We have defined several mechanisms by which dietary fats control hepatic gene expression. Most of this control is exerted at the level of gene transcription and involves several transcription factors. Some fatty acid-regulated transcription factors are nuclear receptors, like peroxisome proliferator activated receptors. Other fatty acid-regulated transcription factors do not bind fatty acids, per se. Instead, fatty acids regulate the nuclear abundance of these transcription factors, e.g., sterol regulatory element binding protein-1, carbohydrate regulatory element binding protein and Max-like factor-X. Controlling the nuclear abundance of these factors determines their impact on gene transcription.

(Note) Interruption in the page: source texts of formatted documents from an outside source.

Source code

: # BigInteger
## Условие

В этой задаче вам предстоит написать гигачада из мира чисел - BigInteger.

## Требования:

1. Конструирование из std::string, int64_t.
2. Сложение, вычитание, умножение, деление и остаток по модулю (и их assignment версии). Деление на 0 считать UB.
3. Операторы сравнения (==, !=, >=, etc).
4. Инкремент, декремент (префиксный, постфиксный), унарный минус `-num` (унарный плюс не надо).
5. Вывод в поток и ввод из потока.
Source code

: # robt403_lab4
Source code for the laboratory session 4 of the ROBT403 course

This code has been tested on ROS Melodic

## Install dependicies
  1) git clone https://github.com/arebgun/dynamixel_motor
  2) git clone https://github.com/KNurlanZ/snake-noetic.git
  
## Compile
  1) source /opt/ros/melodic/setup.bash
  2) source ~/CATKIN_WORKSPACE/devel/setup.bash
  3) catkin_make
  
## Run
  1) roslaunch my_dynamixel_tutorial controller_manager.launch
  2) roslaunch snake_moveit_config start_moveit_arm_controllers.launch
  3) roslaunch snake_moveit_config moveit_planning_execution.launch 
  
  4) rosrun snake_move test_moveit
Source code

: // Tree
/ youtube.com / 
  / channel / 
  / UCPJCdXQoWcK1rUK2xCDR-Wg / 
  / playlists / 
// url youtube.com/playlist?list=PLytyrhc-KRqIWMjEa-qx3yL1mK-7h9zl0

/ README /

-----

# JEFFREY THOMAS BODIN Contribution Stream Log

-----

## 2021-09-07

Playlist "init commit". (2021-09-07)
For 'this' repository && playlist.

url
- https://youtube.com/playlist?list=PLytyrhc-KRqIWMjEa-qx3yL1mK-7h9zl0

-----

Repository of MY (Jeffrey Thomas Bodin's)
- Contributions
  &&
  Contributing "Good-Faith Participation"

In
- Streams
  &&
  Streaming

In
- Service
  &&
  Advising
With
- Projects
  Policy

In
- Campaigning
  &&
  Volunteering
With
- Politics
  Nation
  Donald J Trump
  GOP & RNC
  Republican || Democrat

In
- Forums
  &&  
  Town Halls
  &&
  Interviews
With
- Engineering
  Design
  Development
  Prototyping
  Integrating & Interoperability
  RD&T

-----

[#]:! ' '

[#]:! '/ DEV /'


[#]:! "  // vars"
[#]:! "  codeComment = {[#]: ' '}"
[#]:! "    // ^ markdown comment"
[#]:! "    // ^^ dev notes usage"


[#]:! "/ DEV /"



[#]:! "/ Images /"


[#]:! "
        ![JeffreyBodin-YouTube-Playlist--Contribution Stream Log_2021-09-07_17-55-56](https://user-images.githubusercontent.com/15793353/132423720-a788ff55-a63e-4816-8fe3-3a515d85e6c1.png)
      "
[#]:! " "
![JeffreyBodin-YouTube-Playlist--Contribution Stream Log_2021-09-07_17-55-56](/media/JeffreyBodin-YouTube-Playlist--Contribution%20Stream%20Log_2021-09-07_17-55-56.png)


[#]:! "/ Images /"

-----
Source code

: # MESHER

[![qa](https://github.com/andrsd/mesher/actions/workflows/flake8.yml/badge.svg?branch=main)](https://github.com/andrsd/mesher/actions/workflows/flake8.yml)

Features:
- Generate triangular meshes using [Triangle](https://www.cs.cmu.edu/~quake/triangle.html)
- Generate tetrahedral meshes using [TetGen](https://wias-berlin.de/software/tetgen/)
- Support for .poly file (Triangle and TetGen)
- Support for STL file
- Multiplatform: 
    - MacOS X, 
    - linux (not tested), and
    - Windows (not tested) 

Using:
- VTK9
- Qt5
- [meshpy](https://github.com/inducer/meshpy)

Our current research focus is on defining changes in hepatic lipid and carbohydrate metabolism that occur in chronic diseases, like diabetes (NIDDM) and obesity. These metabolic disorders alter hepatic lipid metabolism and blood lipid composition, and predispose the patient to atherosclerosis. Metabolic disorders, like insulin resistance and dyslipidemia, are common problems in the aging population. In our view, changes in hepatic metabolism may exacerbate the severity of the disease. As such, our studies are focused on defining how changes in hepatic carbohydrate and lipid metabolism contribute to the progression of chronic metabolic diseases. The outcome of these studies may provide novel therapeutic strategies for these diseases.
Current funded research:
Title: Dietary fat regulation of hepatic gene expression.
Funding agency: National Institutes of Health-NIDDK.
Funding period: April 1, 2005-March 31, 2010.